August 2016

Mazel & mishagoss



By Stephanie Lewis


My kids return to school soon but it can’t be soon enough for me ever since Pokémon Go was released. In case you haven’t seen this faddish phenomenon sweep the nation, (and you’d have to be blindfolded by your tallit to miss it) it’s a new Smartphone app you download that connects to your GPS to direct you to move about the outside world to capture strange little critters onscreen and earn points.

But as any smart Jewish mother knows, if you can’t beat ’em, you should join ’em. Therefore I present to you my version of the popular game that finally gets your kids off their tuchus and onto their own two legs (for you Yiddish speakers, that’s why I almost named it Pulkemon!) and encourages them to do good deeds (Mitzvahs) for others.

The tagline for regular Pokémon Go is “Gotta Catch ’em All!” So of course my slogan is “Never Kvetch At All!”


Types of PokéMitzvahs Your Child Will Do:

Chores: (My Pokémensch game encourages children to help out around the house!)

“Permanent Press Pokémensch” pops up suddenly when they do their own laundry. He’s wrinkle free, rainbow on one side and colorless on the other, reminding them to separate the whites from brights.


“Puffy Pillow Pokémensch” can be located under their sheets for when they make their bed. I gotta admit he looks a bit militant and you can even bounce a quarter off of him.


If they should accidentally wander within even a hundred yard radius of the dishwasher, “Cascade Pokémensch” magically materializes, beckoning them to unload spotless drinking glasses and shiny plates with his crystal clear appearance.


A “PokéPooch” will manifest whenever they remember to walk that family dog they promised that you’d never have to take care of. But first they must wipe the dust off his leash and actually make it out the front door.

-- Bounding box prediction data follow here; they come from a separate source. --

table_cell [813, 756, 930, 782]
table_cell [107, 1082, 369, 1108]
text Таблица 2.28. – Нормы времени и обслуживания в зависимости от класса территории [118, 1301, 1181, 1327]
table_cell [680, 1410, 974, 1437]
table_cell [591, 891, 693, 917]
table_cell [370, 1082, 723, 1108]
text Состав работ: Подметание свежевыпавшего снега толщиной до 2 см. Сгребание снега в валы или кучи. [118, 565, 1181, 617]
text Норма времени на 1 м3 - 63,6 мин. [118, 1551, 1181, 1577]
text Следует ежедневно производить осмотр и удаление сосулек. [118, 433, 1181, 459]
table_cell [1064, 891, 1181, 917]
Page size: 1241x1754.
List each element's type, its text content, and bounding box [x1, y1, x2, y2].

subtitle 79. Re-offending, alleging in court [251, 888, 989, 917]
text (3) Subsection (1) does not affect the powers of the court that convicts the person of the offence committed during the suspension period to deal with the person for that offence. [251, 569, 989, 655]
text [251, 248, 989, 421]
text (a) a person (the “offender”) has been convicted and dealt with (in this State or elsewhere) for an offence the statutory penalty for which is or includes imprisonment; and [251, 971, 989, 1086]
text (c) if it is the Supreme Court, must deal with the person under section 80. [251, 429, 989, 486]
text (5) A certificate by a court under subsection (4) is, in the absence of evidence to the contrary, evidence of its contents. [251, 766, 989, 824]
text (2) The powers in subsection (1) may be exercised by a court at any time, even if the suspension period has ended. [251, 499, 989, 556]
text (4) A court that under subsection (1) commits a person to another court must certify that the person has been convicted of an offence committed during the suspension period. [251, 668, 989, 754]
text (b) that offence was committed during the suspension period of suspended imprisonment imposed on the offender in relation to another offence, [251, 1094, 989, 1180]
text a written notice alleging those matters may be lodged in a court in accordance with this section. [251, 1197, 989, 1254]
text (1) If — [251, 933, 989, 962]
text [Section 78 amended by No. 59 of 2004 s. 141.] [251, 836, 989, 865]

Errands: (They’ll be begging to accompany you around the city now!)

Getting your kids to the doctor and the dentist for check-ups has never been easier now that I designed the “Pediatrician Pokémensch” and the “Plaque Pokémensch.” (Don’t be dense — of course one wears a stethoscope and the other holds a toothbrush!)


“Pride and Prejudice Pokémensch” will tempt your children into a library so they will (gasp) read a book.


“Payless Pokémensch” will have your child agreeing to shop in their reasonably priced store for shoes rather than needing the popular $$ Vans or Sketchers.


“Patriarch PopPop Pokémensch” guarantees that going to grandpa’s (and grandma’s!) house will never be seen as boring. A little guy wearing dentures, using a walker and Metamucil will offer bonus points for every visit.


Respecting Religion (Elevating your children’s spirituality from a Pikachu to a PikaJew!)

“Prayers/Psalms/Parsha Pokémensch” will ensure your kid is drawn into a synagogue on many occasions other than his Bar Mitzvah.


And of course “Promised Land Pokémensch” will entice your older teen to sign up for birthright and go tour Israel.


Note: If you decide to borrow my Pokémensch invention, feel free to omit the annoying little accent mark over the “e” that drove me “Pokémashuggah” trying to figure out how to type on my keyboard. And you’re welcome!